Given exercise —
Rewrite the material below with "common name" changed to "everyday name" wherever it appears, leaving everything else untouched.

Collected data entries
-- -- --

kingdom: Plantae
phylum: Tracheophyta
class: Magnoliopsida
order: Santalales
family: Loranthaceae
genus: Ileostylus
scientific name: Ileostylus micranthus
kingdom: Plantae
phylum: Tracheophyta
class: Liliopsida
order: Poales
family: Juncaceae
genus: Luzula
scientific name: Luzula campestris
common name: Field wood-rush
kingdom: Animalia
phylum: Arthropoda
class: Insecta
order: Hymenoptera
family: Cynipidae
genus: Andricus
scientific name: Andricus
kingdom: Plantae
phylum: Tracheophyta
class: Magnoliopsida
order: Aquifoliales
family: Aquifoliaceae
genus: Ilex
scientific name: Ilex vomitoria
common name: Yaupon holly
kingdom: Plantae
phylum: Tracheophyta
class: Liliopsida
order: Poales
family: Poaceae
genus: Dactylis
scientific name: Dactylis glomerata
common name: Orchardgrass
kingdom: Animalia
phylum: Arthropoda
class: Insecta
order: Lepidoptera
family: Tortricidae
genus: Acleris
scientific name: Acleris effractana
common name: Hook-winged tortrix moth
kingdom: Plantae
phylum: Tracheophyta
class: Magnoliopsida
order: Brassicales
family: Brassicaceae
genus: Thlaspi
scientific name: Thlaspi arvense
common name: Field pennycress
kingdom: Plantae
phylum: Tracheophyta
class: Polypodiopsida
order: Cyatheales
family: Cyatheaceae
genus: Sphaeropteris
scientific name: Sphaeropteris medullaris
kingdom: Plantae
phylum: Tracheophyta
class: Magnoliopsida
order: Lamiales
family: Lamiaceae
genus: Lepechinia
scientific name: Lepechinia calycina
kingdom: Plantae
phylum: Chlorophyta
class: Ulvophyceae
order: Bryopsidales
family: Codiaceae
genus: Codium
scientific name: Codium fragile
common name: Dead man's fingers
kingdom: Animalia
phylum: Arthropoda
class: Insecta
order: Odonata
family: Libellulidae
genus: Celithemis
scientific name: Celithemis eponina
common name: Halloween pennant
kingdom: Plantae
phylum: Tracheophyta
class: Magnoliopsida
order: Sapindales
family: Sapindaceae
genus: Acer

-- -- --

Result —
kingdom: Plantae
phylum: Tracheophyta
class: Magnoliopsida
order: Santalales
family: Loranthaceae
genus: Ileostylus
scientific name: Ileostylus micranthus
kingdom: Plantae
phylum: Tracheophyta
class: Liliopsida
order: Poales
family: Juncaceae
genus: Luzula
scientific name: Luzula campestris
everyday name: Field wood-rush
kingdom: Animalia
phylum: Arthropoda
class: Insecta
order: Hymenoptera
family: Cynipidae
genus: Andricus
scientific name: Andricus
kingdom: Plantae
phylum: Tracheophyta
class: Magnoliopsida
order: Aquifoliales
family: Aquifoliaceae
genus: Ilex
scientific name: Ilex vomitoria
everyday name: Yaupon holly
kingdom: Plantae
phylum: Tracheophyta
class: Liliopsida
order: Poales
family: Poaceae
genus: Dactylis
scientific name: Dactylis glomerata
everyday name: Orchardgrass
kingdom: Animalia
phylum: Arthropoda
class: Insecta
order: Lepidoptera
family: Tortricidae
genus: Acleris
scientific name: Acleris effractana
everyday name: Hook-winged tortrix moth
kingdom: Plantae
phylum: Tracheophyta
class: Magnoliopsida
order: Brassicales
family: Brassicaceae
genus: Thlaspi
scientific name: Thlaspi arvense
everyday name: Field pennycress
kingdom: Plantae
phylum: Tracheophyta
class: Polypodiopsida
order: Cyatheales
family: Cyatheaceae
genus: Sphaeropteris
scientific name: Sphaeropteris medullaris
kingdom: Plantae
phylum: Tracheophyta
class: Magnoliopsida
order: Lamiales
family: Lamiaceae
genus: Lepechinia
scientific name: Lepechinia calycina
kingdom: Plantae
phylum: Chlorophyta
class: Ulvophyceae
order: Bryopsidales
family: Codiaceae
genus: Codium
scientific name: Codium fragile
everyday name: Dead man's fingers
kingdom: Animalia
phylum: Arthropoda
class: Insecta
order: Odonata
family: Libellulidae
genus: Celithemis
scientific name: Celithemis eponina
everyday name: Halloween pennant
kingdom: Plantae
phylum: Tracheophyta
class: Magnoliopsida
order: Sapindales
family: Sapindaceae
genus: Acer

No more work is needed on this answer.